## Okuma Metni
Aralık 14, 2018 16:55 Europe/Istanbul

Bugünkü sohbetimizde İranlı teorisyenlerden Said Emir Ercümend’in İran İslam İnkılabı hakkındaki görüşlerini gözden geçirmek istiyoruz.

Said Emir Ercümend İran İslam İnkılabı ve gerçekleşmesinin sebepleri üzerine detaylı araştırma yapan İranlı teorisyenlerden biridir. Sosyoloji üzerine doktora derecesi kazanan Emir Ercümend California üniversitesi ve İlahiyat medresesinde sosyoloji ve İslamî ilimler hocasıydı ve 1988 yılından bu yana da New York eyalet üniversitesinde hocalık yapıyor.

Said Emir Ercümend sosyoloji alanında araştırma yaptığı için İran İslam İnkılabı hakkında da sosyolojik açıdan araştırma yapmış ve bu alanda bazı eserleri kaleme almıştır. Bu eserlere “Şii İslam sosyolojisi” adlı eseri örnek vermek mümkün. Said Emir Ercümend bu eserinde şianın siyasi ahlakının modernite öncesi İran’ın iktidar yapısı üzerinde etkisini ve İran İslam Cumhuriyeti nizamının kuruluşu üzerinde etkisini ön plana çıkarıyor. Said Emir Ercümend araştırmalarında bir nevi Alman sosyolog Max Veber’in düşüncelerinden etkileniyor.

Dr. Said Emir Ercümend hali hazırda Fars dilini konuşan toplumların etüt derneğinin başkanıdır. Said Emir Ercümend’in İran’da şia mezhebi ve ulemanın İslam inkılabının gerçekleşmesinde rolüne özel ilgi göstermesi, İran İslam İnkılabından etkilendiğini ortaya koyuyor. Gerçi Emir Ercümend’in bazı görüşleri ciddi bir şekilde eleştirilebileceğini de belirtmek gerekir. bugünkü sohbetimizde bu görüşlerden bazılarına değineceğizb.

(Bir sayfa düzeni veri kümesinden satırlar)

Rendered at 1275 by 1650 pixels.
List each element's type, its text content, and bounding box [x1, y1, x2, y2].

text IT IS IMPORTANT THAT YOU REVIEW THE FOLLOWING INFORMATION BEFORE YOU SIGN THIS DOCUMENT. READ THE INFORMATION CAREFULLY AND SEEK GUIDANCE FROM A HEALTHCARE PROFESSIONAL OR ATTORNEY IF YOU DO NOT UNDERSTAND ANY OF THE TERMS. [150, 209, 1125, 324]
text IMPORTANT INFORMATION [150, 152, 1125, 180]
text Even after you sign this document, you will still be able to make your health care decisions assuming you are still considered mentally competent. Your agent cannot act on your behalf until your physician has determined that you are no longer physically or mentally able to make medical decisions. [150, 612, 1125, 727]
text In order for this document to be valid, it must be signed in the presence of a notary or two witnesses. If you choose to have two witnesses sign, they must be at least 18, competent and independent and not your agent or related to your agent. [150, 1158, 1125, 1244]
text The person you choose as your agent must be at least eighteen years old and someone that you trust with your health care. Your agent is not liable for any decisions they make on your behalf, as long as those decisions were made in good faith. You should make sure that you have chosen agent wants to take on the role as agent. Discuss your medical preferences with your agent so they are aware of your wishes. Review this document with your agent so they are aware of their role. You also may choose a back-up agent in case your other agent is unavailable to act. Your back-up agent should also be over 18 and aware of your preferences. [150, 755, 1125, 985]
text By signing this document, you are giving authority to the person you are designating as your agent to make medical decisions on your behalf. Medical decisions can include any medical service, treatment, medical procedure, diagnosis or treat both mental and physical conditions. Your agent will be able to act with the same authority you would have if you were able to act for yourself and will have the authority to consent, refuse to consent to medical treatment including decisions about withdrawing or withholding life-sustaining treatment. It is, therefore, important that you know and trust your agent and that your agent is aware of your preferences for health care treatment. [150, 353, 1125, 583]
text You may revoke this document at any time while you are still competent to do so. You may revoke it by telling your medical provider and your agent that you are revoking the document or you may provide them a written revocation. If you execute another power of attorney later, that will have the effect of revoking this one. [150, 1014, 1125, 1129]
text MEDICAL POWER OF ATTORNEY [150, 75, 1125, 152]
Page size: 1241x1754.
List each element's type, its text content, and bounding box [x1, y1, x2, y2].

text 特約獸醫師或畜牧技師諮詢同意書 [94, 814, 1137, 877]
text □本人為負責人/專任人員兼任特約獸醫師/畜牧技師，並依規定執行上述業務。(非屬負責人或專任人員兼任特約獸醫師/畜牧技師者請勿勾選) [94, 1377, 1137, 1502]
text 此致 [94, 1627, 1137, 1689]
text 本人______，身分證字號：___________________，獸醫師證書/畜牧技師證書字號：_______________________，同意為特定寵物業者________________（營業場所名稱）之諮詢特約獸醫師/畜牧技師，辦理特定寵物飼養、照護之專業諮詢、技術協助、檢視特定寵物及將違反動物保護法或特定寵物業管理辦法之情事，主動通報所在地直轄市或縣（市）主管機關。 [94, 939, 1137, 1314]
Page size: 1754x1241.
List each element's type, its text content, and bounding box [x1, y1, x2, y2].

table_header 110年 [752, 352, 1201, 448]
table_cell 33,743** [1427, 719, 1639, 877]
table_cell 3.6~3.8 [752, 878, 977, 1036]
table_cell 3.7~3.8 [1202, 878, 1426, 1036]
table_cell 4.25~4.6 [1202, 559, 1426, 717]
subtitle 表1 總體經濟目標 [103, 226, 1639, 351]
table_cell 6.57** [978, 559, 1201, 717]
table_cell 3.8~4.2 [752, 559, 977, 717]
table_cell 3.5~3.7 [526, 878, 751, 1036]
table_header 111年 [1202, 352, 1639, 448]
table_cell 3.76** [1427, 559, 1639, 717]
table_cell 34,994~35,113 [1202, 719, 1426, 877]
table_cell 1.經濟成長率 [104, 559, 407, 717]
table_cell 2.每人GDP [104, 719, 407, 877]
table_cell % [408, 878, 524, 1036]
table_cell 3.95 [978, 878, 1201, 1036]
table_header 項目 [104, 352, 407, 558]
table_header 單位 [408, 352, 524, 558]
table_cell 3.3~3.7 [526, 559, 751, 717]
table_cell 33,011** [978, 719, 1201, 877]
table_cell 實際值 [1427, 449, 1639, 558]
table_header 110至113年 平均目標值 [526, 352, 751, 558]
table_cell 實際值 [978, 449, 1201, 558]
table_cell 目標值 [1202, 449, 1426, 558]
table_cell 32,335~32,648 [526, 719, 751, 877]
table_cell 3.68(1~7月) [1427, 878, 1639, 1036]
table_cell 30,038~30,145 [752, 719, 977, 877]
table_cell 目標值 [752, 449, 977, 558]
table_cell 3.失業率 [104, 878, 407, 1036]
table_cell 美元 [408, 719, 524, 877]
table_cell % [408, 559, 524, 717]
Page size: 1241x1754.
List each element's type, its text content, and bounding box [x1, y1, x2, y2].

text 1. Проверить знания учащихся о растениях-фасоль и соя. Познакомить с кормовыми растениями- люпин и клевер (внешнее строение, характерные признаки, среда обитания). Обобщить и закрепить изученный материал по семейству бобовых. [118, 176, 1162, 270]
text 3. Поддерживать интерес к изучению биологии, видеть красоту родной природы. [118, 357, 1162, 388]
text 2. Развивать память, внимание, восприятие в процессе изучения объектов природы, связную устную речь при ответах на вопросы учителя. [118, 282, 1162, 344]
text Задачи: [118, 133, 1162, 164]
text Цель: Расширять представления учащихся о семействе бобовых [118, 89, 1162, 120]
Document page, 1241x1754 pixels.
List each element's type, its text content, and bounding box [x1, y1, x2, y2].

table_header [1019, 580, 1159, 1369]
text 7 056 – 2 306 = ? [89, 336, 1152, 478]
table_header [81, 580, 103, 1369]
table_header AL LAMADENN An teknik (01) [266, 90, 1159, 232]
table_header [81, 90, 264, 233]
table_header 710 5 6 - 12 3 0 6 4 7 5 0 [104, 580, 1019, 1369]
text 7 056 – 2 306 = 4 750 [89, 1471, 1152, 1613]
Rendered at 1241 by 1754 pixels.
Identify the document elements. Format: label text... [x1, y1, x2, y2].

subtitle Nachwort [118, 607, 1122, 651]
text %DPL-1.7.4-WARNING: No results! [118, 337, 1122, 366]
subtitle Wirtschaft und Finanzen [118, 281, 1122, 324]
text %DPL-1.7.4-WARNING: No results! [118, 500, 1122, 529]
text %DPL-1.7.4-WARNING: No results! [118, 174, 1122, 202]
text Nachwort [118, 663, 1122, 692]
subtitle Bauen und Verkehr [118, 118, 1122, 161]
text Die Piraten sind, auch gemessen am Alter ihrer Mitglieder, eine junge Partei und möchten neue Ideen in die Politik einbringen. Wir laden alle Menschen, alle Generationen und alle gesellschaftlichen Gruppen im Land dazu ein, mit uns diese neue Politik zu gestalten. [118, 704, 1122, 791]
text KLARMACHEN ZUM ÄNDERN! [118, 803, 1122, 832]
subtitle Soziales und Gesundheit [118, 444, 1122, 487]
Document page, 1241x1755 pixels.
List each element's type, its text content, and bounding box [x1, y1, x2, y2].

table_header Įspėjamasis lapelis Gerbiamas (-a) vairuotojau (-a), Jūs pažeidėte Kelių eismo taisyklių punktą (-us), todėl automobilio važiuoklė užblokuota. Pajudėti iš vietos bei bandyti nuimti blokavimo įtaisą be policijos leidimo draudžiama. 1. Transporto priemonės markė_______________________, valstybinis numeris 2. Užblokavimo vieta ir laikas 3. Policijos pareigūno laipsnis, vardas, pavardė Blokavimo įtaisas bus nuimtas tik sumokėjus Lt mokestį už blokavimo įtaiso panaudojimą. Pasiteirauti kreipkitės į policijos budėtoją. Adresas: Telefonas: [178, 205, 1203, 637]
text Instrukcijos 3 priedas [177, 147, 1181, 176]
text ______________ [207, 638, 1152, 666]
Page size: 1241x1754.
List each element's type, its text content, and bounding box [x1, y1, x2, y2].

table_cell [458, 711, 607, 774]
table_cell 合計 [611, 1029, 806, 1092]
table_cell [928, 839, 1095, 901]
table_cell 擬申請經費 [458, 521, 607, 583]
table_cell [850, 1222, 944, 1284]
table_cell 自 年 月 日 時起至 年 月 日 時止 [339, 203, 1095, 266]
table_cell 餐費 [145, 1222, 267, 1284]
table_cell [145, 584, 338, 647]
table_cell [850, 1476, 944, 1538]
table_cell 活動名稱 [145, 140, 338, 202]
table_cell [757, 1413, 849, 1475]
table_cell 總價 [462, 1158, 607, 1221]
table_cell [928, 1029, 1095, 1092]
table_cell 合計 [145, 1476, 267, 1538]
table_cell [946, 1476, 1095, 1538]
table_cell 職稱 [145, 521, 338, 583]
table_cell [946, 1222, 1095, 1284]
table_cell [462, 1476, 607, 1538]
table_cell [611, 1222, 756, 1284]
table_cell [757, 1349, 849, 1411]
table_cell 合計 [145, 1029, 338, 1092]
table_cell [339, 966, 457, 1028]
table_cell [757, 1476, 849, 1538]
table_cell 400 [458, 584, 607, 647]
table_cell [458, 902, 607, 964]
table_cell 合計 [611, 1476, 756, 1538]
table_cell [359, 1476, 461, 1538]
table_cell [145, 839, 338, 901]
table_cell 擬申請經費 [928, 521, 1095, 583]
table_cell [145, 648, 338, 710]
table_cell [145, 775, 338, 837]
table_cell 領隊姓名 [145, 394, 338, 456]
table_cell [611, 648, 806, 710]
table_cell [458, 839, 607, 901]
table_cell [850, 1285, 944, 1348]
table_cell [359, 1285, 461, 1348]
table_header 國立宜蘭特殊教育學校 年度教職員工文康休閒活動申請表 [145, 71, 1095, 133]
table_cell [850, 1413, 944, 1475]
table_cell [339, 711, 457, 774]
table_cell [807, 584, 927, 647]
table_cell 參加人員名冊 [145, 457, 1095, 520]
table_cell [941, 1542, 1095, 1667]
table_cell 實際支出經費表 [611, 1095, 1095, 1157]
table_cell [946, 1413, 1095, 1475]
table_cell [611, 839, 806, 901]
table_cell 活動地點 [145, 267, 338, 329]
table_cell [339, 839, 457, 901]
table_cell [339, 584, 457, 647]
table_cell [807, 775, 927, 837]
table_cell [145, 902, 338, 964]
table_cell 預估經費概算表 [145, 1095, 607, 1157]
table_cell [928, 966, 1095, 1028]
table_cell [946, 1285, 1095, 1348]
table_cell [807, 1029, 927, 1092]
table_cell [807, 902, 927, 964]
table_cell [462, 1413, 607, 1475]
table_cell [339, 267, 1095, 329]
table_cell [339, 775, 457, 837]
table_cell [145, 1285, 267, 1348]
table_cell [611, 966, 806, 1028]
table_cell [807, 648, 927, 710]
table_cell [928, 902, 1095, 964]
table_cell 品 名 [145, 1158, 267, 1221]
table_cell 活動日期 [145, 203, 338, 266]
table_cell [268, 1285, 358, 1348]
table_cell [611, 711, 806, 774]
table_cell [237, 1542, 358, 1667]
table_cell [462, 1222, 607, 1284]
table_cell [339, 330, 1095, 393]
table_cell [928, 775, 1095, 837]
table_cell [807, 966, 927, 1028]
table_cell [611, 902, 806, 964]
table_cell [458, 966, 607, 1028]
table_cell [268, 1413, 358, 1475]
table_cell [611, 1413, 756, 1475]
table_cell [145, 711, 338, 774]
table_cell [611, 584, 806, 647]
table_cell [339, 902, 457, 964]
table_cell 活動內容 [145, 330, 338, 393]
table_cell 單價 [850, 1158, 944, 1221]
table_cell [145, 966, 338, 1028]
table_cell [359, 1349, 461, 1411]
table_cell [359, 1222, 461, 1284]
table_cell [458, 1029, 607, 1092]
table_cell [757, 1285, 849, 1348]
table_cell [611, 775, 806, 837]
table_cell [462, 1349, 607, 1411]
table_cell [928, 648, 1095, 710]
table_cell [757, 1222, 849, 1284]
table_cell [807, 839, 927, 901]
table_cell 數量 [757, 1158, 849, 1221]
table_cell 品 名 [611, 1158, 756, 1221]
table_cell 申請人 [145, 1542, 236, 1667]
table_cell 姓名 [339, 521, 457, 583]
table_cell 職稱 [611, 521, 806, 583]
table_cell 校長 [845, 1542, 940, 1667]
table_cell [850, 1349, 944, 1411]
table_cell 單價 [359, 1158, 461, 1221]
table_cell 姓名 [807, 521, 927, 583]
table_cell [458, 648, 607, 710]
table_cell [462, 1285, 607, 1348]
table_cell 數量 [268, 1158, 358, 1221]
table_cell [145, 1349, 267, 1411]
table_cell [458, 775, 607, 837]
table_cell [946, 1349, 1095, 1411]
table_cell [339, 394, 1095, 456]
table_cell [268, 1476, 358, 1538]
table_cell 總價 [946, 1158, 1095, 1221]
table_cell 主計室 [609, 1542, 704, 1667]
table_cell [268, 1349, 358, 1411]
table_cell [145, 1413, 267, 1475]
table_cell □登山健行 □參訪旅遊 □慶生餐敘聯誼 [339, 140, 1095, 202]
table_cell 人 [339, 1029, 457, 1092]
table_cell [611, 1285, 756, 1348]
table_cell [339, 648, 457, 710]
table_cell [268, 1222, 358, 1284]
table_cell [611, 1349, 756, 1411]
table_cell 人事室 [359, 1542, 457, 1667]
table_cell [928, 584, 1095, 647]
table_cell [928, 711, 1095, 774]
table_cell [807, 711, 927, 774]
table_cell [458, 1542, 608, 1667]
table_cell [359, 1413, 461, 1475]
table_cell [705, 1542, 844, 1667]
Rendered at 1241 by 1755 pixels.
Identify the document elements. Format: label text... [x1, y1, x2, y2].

## Çalışma Yönergeleri
[1] Said Emir Ercümend hakkındaki metinde "Said Emir Ercümend İran" ile "üniversitesinde hocalık yapıyor." arasındaki bölümü, bu ifadeler de dahil olmak üzere olduğu gibi yeniden yazın.
[2] Girdilerde "Nachwort" dizesini içeren kaç satır olduğunu yalnızca sayıyla belirtin. Büyük-küçük harf ayrımı dikkate alınır.

## Tam Çözümler
[1]
Said Emir Ercümend İran İslam İnkılabı ve gerçekleşmesinin sebepleri üzerine detaylı araştırma yapan İranlı teorisyenlerden biridir. Sosyoloji üzerine doktora derecesi kazanan Emir Ercümend California üniversitesi ve İlahiyat medresesinde sosyoloji ve İslamî ilimler hocasıydı ve 1988 yılından bu yana da New York eyalet üniversitesinde hocalık yapıyor.

[2] 2